The disappearing industry left a trail of impressive photographs, including some published by Financial media Caixin. One image that grabbed the attention of social media depicted a woman who appeared to be an ethnic minority holding a bundle of mining equipment and power cables like a flower bouquet.

Going for gold?

Former Bitmain CEO Jihan Wu believes that the mining regulations will benefit the industry over the long-term, citing an improved public image and eradication of bad actors. It’s certainly a nice thought, but at the moment, China seems more intent on eliminating all actors, not just the bad ones.

With the upcoming Winter Olympics in February of 2022 looming, Beijing will have the perfect opportunity to show off clear blue skies and clean-energy industries. On top of that, China can showcase its state-of-the-art central bank digital currency, without the confusion stemming from more speculative digital assets that might appear to have similarities on the surface. Those with first hand memories of the 2008 Summer Olympics may also remember the strict regulation against technology and social unrest prior to that landmark event.

Lowest volumes in years

The impact is being felt by leading exchanges in China. Huobi’s BTC/USDT pair saw only 109K BTC transacted in the past week, the lowest weekly volume dating back to October of 2018. Global exchanges were also affected by slumping volumes, but not to the degree as these predominately Chinese exchanges. In today’s regulatory climate, there’s no doubt that exchanges proactive in decentralizing operations and risk are better poised to minimize damage from unfavorable policies.

Working together for compliance?

On July 13, the Nanjing Public Security Research Institute announced it was working with OKLink to combat money laundering.
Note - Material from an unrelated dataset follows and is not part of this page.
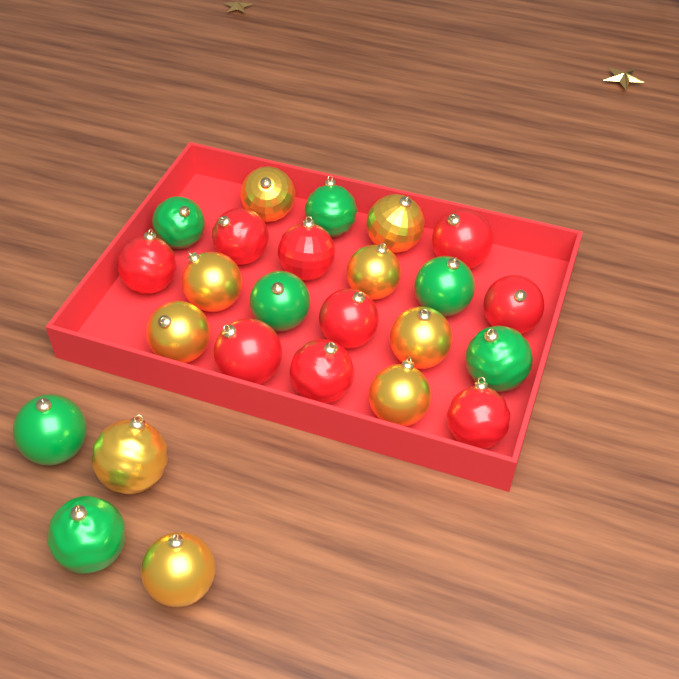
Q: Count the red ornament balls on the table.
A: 9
OKLink is a blockchain technology firm that has ties to OK Group, a company that used to manage leading exchange OKex. With exchange leadership under incredible scrutiny in 2021, there is no surprise in seeing attempts to placate regulators.

Abandoning ship

On July 15, cryptocurrency media company Bishijie announced it was shutting down after violating national laws against cryptocurrency. Bishije, which translates to Coin World, had enjoyed a lot of popularity in 2018, prior to the depths of the last bear market cycle. This recent bull cycle never saw it fully recover it’s previous position however, making this only a minor loss for the current cryptocurrency space. It remains to be seen whether other media platforms based in the mainland can survive this trying period of time.